Extrait du document
◇ ◇ ◇ ◇ ◇ ◇ ◇

Un groupe international de scientifiques dirigé par l'Agence spatiale européenne a publié une étude dans la revue Scientific Data. Selon les données de 27 satellites et de 45 travaux scientifiques indépendants, les calottes glaciaires du Groenland et de l'Antarctique ont perdu environ 12,5 billions de tonnes de glace depuis 1979.
Cette quantité suffit à recouvrir la partie continentale des États-Unis d'une couche de glace d'environ 1,5 mètre d'épaisseur. La glace fondue s'est transformée en près de 3 quadrillions de gallons d'eau et a fait monter le niveau mondial de la mer d'environ 3,1 cm.
L'étude couvre la période depuis 1979 pour l'Antarctique et depuis 1972 pour le Groenland. Auparavant, les scientifiques s'appuyaient uniquement sur les données satellitaires européennes des années 1990, mais l'ajout des données de la NASA a permis de prolonger la série.

◇ ◇ ◇ ◇ ◇ ◇ ◇

Entrées du jeu de données
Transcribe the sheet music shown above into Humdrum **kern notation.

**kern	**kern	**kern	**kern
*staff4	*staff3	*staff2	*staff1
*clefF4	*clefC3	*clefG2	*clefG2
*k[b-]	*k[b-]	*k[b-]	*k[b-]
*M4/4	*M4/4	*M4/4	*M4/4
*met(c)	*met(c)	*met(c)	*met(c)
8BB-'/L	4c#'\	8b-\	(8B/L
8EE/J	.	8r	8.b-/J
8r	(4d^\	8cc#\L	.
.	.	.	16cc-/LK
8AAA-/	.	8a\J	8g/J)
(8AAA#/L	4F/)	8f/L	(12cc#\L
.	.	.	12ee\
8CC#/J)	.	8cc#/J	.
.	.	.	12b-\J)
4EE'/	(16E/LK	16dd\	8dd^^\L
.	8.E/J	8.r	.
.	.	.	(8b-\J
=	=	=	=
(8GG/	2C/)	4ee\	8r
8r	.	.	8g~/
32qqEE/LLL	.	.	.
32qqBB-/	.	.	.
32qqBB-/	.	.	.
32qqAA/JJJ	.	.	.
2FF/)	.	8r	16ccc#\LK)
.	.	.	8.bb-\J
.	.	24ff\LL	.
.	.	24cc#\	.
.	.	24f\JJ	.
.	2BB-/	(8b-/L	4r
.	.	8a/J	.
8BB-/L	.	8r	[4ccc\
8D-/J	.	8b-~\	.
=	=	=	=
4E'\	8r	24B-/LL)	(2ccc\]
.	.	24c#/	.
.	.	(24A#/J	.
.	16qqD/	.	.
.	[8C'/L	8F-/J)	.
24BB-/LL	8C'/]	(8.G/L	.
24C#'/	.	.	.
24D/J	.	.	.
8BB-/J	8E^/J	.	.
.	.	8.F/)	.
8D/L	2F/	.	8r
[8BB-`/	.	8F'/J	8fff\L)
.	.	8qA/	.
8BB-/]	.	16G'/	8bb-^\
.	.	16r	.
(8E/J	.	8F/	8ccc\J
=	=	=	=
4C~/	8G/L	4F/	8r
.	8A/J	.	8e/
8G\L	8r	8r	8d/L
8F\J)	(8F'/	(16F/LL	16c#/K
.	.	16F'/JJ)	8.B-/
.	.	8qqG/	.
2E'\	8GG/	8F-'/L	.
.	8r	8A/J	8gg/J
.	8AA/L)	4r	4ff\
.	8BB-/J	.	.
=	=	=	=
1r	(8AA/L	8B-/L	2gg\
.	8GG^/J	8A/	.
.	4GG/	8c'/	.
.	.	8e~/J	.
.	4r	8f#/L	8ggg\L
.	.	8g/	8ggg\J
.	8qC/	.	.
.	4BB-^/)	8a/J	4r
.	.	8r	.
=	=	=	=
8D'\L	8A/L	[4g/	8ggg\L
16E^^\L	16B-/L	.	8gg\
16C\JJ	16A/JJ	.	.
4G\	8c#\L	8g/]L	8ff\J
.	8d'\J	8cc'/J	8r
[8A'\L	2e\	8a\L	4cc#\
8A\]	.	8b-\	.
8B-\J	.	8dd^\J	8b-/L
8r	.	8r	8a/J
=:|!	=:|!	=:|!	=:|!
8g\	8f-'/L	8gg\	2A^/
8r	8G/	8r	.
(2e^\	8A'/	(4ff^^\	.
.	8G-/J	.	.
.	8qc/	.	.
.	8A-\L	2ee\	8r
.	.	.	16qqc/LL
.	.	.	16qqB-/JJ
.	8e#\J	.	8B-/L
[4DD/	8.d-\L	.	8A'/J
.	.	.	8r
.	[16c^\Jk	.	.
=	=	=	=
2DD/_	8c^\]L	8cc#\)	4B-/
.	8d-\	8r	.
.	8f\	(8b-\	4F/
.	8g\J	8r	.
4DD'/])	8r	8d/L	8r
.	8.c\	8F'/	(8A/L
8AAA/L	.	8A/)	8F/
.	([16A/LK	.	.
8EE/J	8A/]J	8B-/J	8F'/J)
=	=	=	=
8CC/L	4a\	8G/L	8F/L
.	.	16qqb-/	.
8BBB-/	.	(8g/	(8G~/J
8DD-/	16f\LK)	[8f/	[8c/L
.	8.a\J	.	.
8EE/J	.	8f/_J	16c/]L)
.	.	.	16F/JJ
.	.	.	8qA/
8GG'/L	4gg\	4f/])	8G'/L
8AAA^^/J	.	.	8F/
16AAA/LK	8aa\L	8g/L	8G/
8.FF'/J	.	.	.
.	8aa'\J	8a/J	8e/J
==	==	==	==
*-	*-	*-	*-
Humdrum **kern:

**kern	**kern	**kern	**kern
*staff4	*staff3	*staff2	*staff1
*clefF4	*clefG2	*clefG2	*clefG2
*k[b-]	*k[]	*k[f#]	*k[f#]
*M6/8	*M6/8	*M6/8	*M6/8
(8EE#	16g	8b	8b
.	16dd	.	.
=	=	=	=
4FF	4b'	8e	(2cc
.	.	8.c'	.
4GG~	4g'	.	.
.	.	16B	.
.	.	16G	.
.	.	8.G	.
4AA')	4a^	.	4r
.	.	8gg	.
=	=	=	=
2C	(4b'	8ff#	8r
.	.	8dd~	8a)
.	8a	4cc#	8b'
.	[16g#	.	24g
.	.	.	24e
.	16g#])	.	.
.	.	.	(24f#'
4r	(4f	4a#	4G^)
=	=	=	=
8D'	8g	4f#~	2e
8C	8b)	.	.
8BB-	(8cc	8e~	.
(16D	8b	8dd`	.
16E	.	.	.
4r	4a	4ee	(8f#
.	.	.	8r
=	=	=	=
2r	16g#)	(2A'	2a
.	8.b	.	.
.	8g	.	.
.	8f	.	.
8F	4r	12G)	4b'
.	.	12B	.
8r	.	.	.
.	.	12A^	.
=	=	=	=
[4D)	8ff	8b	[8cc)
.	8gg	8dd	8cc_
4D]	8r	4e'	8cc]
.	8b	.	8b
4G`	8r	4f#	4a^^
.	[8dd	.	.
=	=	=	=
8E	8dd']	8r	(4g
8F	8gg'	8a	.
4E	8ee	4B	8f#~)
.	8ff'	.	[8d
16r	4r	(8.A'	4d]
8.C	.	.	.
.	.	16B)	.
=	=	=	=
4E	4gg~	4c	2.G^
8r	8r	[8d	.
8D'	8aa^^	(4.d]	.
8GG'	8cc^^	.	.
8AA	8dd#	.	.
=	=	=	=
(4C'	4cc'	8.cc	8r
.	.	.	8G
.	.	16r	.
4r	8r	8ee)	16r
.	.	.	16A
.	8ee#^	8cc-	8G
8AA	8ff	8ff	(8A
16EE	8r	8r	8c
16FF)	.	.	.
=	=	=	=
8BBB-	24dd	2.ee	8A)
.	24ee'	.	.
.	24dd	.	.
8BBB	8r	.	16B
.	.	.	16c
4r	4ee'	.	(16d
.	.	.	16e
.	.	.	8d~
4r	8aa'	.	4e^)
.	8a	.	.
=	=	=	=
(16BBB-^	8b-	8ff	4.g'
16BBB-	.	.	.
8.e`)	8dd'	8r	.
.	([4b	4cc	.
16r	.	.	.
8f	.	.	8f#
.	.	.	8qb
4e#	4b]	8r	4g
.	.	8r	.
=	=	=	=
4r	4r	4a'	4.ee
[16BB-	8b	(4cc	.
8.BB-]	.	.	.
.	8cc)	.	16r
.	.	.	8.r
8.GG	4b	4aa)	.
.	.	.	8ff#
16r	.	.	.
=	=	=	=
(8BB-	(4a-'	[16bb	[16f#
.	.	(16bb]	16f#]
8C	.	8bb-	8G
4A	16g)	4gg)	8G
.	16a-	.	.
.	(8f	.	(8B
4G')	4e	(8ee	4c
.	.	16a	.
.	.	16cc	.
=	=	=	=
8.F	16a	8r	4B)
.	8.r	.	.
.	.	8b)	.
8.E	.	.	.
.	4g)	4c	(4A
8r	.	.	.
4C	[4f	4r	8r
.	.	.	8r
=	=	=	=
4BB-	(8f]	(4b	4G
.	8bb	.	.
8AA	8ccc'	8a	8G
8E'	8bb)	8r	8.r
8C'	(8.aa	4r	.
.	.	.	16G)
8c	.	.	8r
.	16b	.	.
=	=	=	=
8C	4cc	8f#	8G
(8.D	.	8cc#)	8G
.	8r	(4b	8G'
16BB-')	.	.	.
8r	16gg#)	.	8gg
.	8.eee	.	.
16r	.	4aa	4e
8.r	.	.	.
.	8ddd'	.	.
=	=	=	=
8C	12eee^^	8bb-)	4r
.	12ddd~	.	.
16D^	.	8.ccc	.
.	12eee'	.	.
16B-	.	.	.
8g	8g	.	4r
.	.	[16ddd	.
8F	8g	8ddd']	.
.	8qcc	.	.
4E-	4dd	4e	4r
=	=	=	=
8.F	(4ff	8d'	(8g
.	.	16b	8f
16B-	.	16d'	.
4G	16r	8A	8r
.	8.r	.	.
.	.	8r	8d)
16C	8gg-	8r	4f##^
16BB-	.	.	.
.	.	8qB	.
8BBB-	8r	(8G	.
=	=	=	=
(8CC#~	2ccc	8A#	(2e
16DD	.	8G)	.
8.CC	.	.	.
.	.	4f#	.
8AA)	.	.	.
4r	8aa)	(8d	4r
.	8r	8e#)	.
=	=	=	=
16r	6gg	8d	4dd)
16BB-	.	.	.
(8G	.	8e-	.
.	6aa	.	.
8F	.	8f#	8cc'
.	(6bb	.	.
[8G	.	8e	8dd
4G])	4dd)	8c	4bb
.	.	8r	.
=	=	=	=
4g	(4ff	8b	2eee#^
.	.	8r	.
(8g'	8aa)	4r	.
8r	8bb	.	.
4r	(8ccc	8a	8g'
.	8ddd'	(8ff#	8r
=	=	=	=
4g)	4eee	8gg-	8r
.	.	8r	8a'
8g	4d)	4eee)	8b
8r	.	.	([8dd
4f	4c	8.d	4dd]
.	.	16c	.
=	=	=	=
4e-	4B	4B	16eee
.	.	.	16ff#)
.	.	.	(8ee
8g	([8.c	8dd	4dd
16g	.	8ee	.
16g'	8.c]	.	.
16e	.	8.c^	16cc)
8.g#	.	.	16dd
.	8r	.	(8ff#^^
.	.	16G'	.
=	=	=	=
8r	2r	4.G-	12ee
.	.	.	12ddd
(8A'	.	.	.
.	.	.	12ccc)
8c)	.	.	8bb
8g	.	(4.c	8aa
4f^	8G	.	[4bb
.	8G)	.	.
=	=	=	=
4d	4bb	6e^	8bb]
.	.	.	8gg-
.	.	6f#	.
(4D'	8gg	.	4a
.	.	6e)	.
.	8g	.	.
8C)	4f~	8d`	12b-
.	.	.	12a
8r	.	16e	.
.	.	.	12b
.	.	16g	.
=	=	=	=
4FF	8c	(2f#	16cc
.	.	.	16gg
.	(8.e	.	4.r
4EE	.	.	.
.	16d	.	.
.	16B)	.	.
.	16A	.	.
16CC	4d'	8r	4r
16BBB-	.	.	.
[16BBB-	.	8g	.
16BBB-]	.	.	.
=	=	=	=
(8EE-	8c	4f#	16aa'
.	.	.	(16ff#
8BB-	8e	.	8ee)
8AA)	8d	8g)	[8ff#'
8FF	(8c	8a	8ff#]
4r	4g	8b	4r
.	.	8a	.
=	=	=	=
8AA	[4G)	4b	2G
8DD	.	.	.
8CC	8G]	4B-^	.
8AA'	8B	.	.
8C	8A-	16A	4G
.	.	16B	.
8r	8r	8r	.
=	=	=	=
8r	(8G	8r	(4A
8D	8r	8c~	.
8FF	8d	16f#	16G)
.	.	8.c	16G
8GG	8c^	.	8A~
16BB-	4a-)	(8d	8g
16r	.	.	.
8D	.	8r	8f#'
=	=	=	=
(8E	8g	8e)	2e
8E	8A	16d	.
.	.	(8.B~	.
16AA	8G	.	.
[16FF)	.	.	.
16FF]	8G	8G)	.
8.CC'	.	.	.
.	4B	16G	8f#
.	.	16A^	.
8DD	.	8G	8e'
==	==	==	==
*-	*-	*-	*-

◇ ◇ ◇ ◇ ◇ ◇ ◇

Travail à faire
(a) D'après l'extrait sur les calottes glaciaires, de combien le niveau mondial de la mer a-t-il monté ?
(b) Recopiez le passage de l'extrait sur les calottes glaciaires qui va de « Cette quantité suffit » jusqu'à « prolonger la série. ».
Ces lignes n'ont aucun lien avec l'extrait.

Liste des solutions
(a) D'environ 3,1 cm.

(b)
Cette quantité suffit à recouvrir la partie continentale des États-Unis d'une couche de glace d'environ 1,5 mètre d'épaisseur. La glace fondue s'est transformée en près de 3 quadrillions de gallons d'eau et a fait monter le niveau mondial de la mer d'environ 3,1 cm.
L'étude couvre la période depuis 1979 pour l'Antarctique et depuis 1972 pour le Groenland. Auparavant, les scientifiques s'appuyaient uniquement sur les données satellitaires européennes des années 1990, mais l'ajout des données de la NASA a permis de prolonger la série.